Sabra has a bachelor’s degree in consumer economics from the University of Vermont and a master’s degree in journalism from Northwestern University’s Medill School of Journalism. She started her journalism career at the Laconia Citizen, an afternoon newspaper in Laconia, New Hampshire, before going on to work for the Associated Press in Miami. She left for Moscow in 2003 to pursue her dream of becoming a foreign correspondent.

Her diverse portfolio now spans nearly two decades and several continents, with bylines from Afghanistan, the former Soviet Union, Europe, and India. Before joining Spectrum in 2020, she was the Moscow correspondent for the Los Angeles Times. During that time, she covered the war in eastern Ukraine, Russian President Vladimir Putin’s diplomatic standoff with the West, the annexation of Crimea, and Ukraine’s role in the impeachment trial of President Donald Trump.

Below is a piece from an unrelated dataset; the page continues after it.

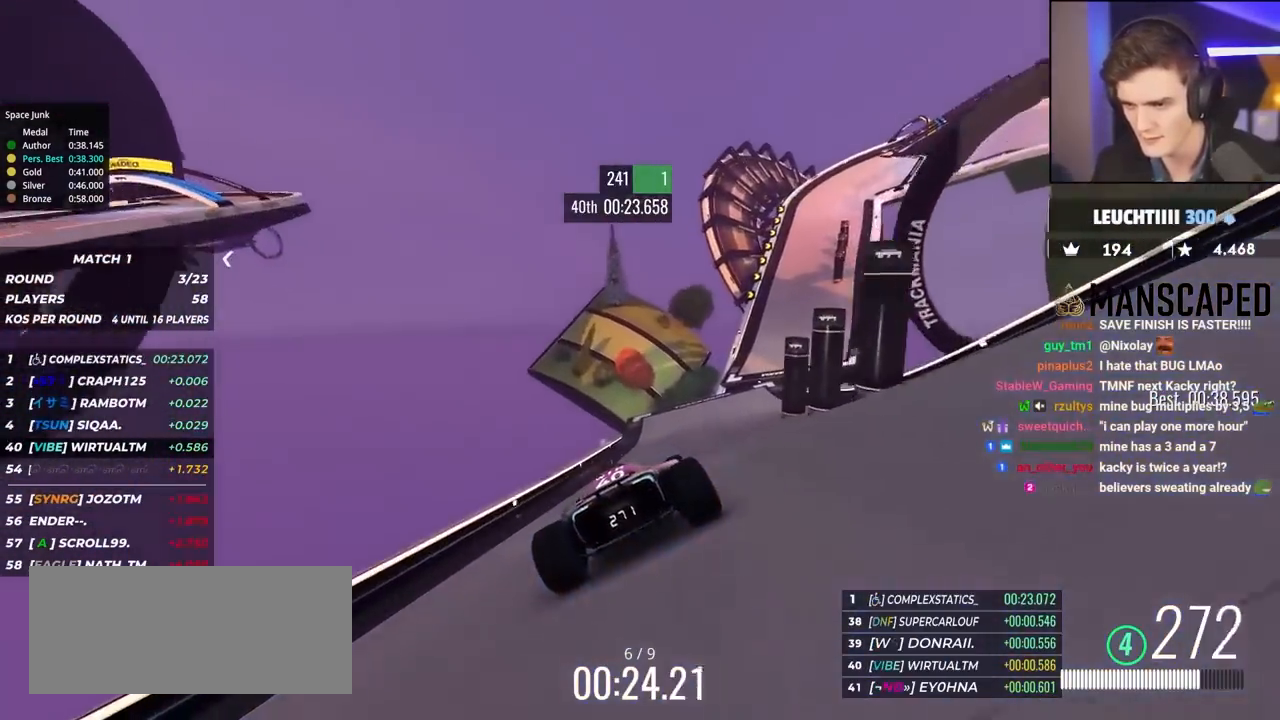
{"keys": ["right", "up"], "events": [[217, "right", "up"], [367, "right", "down"]]}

She is the winner of the 2016 Front Page Award for Best Foreign Correspondence. In 2016, she received a fellowship with the International Women's Media Foundation to research Russian soft power tactics in Europe. In addition to reporting and writing, Sabra has taught journalism at the American University of Afghanistan in Kabul and was a visiting professor at the India Institute of Journalism and New Media in Bangalore.

Sabra considers herself an enthusiastic mediocre tennis player with big aspirations. She says her one shining moment was when she saved a woman’s life at a cocktail party by performing the Heimlich maneuver on her.